It’s hard to believe, but a decade ago, we essentially had no agricultural program in Tanzania, a nation where agriculture employs three-fourths of the labor force and nearly half of all children suffer from undernutrition. Tanzania wasn’t alone. For more than 20 years, agriculture funding in development had been on the decline, leaving the world ill-prepared to cope with the growing challenge of food insecurity.
This changed in 2009 when President Barack Obama launched a global hunger and food security initiative called Feed the Future. Designed to help unlock agricultural growth and transform economies, the presidential initiative works to improve the incomes of smallholder farmers, particularly women, in coordination with partner country-led development plans.
Although the initiative is still in its early days, we are beginning to see significant results.
In Rwanda, we reached 1.6 million children under 5 with nutrition programs that reduced anemia, supported community gardens and treated acute malnutrition. In Bangladesh, we helped 2.8 million smallholder farmers adopt improved technologies last year. One of these technologies—fertilizer deep placement—increases yields, reduces the costs of fertilizer and minimizes runoff into drinking water. As a result, farm sales of rice increased by more than $30 million, and one of the nation’s poorest regions—the Barisal division—experienced its first-ever rice surplus.
Across the world, we’ve helped more than 7 million farmers apply these kinds of new technologies and practices, four times the number we reached the previous year.
We’re also increasingly seeing evidence of the cost-effectiveness of these impacts. Thanks to a recently completed cost-benefit analysis of Feed the Future investments in six focus countries, we know that our projects are delivering a rate of return that averages 22 percent—with a range from 11 percent to 148 percent.

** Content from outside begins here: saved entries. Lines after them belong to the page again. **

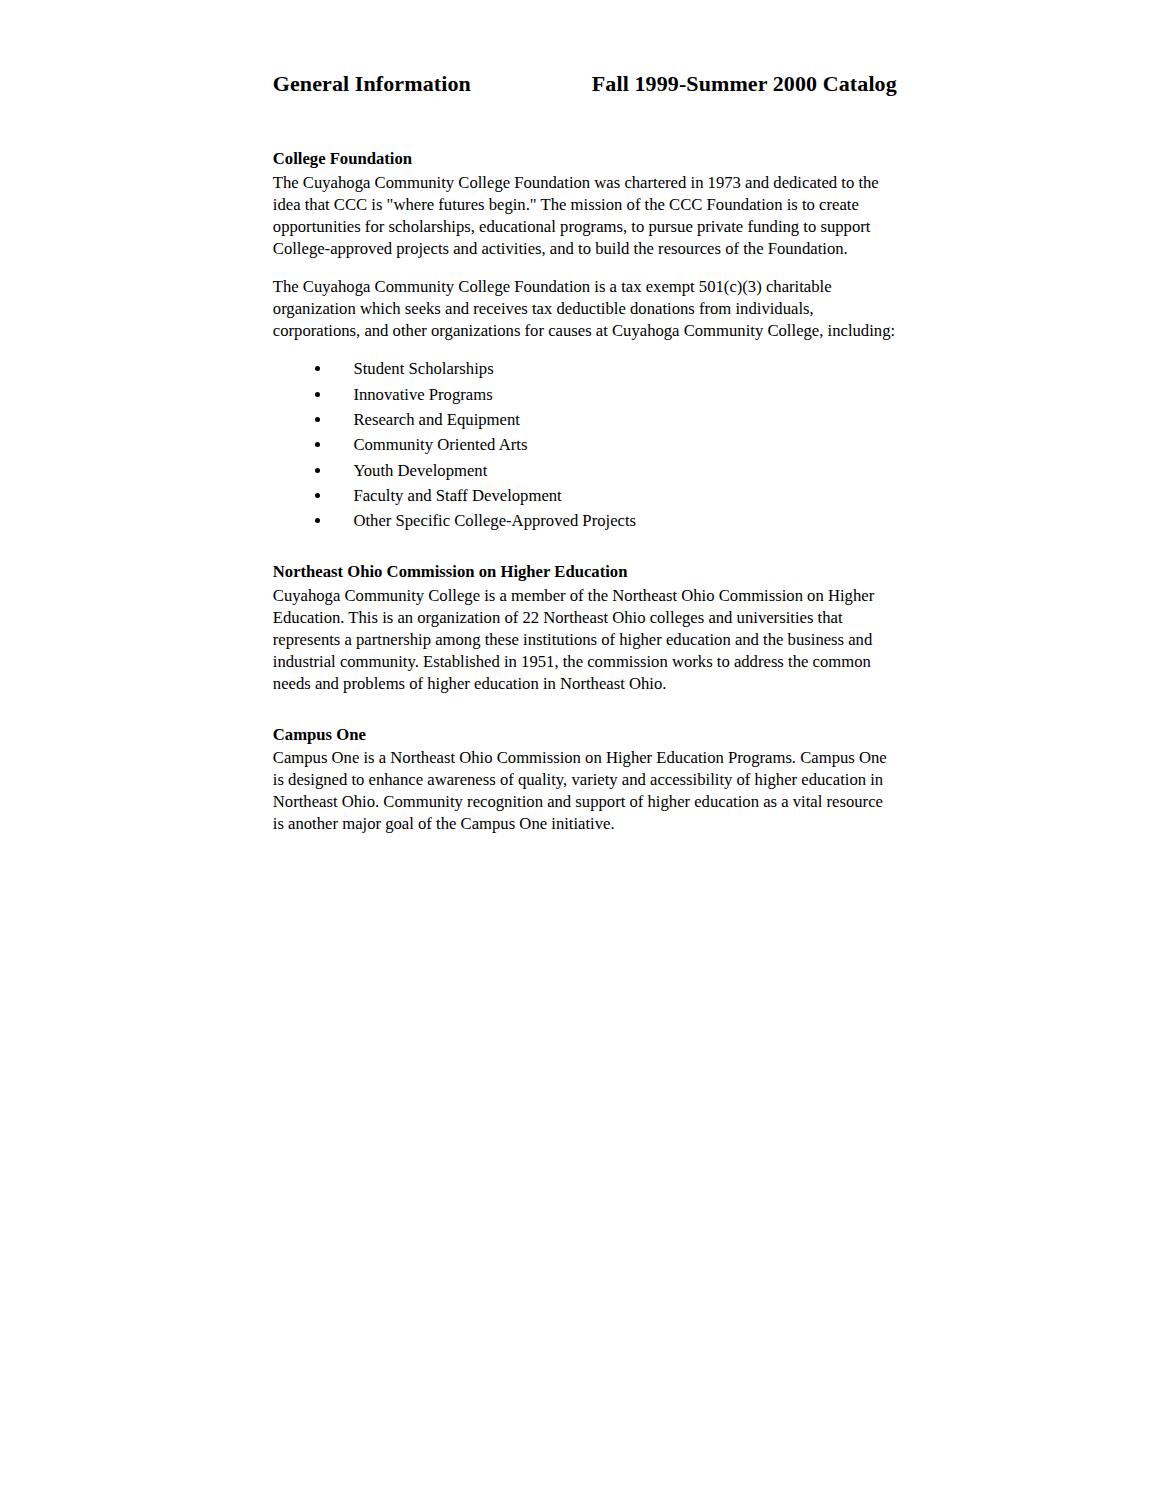General Information
Fall 1999-Summer 2000 Catalog
College Foundation
The Cuyahoga Community College Foundation was chartered in 1973 and dedicated to the idea that CCC is "where futures begin." The mission of the CCC Foundation is to create opportunities for scholarships, educational programs, to pursue private funding to support College-approved projects and activities, and to build the resources of the Foundation.
The Cuyahoga Community College Foundation is a tax exempt 501(c)(3) charitable organization which seeks and receives tax deductible donations from individuals, corporations, and other organizations for causes at Cuyahoga Community College, including:
Student Scholarships
Innovative Programs
Research and Equipment
Community Oriented Arts
Youth Development
Faculty and Staff Development
Other Specific College-Approved Projects
Northeast Ohio Commission on Higher Education
Cuyahoga Community College is a member of the Northeast Ohio Commission on Higher Education. This is an organization of 22 Northeast Ohio colleges and universities that represents a partnership among these institutions of higher education and the business and industrial community. Established in 1951, the commission works to address the common needs and problems of higher education in Northeast Ohio.
Campus One
Campus One is a Northeast Ohio Commission on Higher Education Programs. Campus One is designed to enhance awareness of quality, variety and accessibility of higher education in Northeast Ohio. Community recognition and support of higher education as a vital resource is another major goal of the Campus One initiative.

Last year, as we reviewed our progress, we realized that more was still necessary to lift millions from poverty. We need more of the dynamic energy that the private sector can bring to the table. Despite the growth of private-sector investment in developing countries, almost none of it goes to poverty-reducing agricultural development in Africa.
When we reached out to global and local firms, we frequently heard them cite the same barriers to investment: corruption, ineffective policies and a lack of access to donor projects.
To tackle these barriers head on, we helped design the New Alliance for Food Security and Nutrition, a significant new model of partnership that brings private-sector companies and developing countries together to expand investment opportunities in African agriculture. So far, more than 70 global and local companies have committed more than $3.75 billion to expand seed production and distribution, establish small-scale irrigation systems, and source food for global supply chains.
Tanzania removed its export ban on staple commodities, Mozambique eliminated permit requirements for inter-district trade, and Ethiopia no longer imposes export quotas on commercial farm outputs and processed goods.
At the same time, Yara International has started construction on a fertilizer terminal at Tanzania’s largest port, and a local company called Tanseed is developing a seed package designed specifically for smallholder farmers. In Ethiopia, DuPont is expanding seed distribution to reach 35,000 smallholder maize farmers and increase productivity by 50 percent.
We’re encouraged by early results, but we know we face real challenges ahead, including helping our partner governments follow through on reforms, and deepening our engagement with civil society. But in a world where private investment vastly outpaces official assistance, nations will only achieve development in partnership with a vibrant and transparent private sector. Through the New Alliance, we can empower government and business leaders to chart this new path in development.